Поп поднял над головой крест, окрестил им три раза нас, потом взял крест в левую руку и трижды, освободившейся рукой, перекрестился. Похоже поп не поверил, что мы люди. Неужели мы и вправду похожи на чертей? Я посмотрел на дядю Серёжу, потом на себя. Не знаю, почему до этого момента мы не обращали внимания на свой вид? А тут… Мне страшно захотелось рассмеяться. Дядя Серёжа стоял в рубашке с одной полой, в рваных, грязных штанах, босой и весь выпачканный глиной, без фуражки, со взъерошенными волосами. Кроме того, там, где у брюк должны быть карманы, оказались неряшливым образом вырезанные дыры. Я позже узнал, что карманы дядя Серёжа сжёг в сухой пещере. А я рядом с ним, босой, в одних грязных штанах, вымазанный глиной и тоже, вероятно, взъерошенный. Ну, как есть два пугала. Дядя Серёжа тоже посмотрел на меня и на себя, и мы разом расхохотались. «Ну, Васька, – сказал дядя Серёжа нарочно громко, чтобы все слышали, – не знаю, похожи или нет мы на чертей, а на людей точно мало похожи». Потом он обратился к попу: «Напрасно вы нас боитесь. Мы люди, обычные люди. Не лешии, не черти. Просто мы не успели привести себя в порядок. Дело в том, что мы в неприятный переплёт попали. И вот выбрались, опомниться не можем, что живы остались». – «Что же с вами случилось?» – спросил поп. «Да вы подходите ближе, мы всё расскажем. История-то наша длинная».
Поп вроде осмелел и подошёл поближе. Женщины остались на месте.

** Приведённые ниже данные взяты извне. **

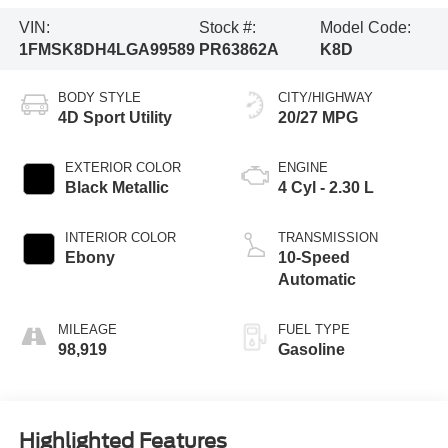
VIN:
Stock #:
Model Code:
1FMSK8DH4LGA99589
PR63862A
K8D
BODY STYLE
CITY/HIGHWAY
4D Sport Utility
20/27 MPG
EXTERIOR COLOR
ENGINE
Black Metallic
4 Cyl - 2.30 L
INTERIOR COLOR
TRANSMISSION
Ebony
10-Speed
Automatic
MILEAGE
FUEL TYPE
98,919
Gasoline
Highlighted Features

«А и впрямь на людей похожи», – сказал поп. – Ну, уверуйте нас». – «Я прошу прощения, – сказал дядя Серёжа. – Я не верующий и мне наверное не подобает вас называть батюшкой? Подскажите, как вас можно иначе называть, чтобы мне вас, не дай Бог, оскорбить или обидеть». – «Называйте меня по-мирскому, – сказал поп, – Григорием Порфирьевичем». – «Так вот, Григорий Порфирьевич, Чтобы быстрей и проще вы нас поняли, предлагаю заглянуть в то отверстие в земле, откуда мы вышли. Вы всё поймёте. А если будет что-то непонятно, так мы объясним».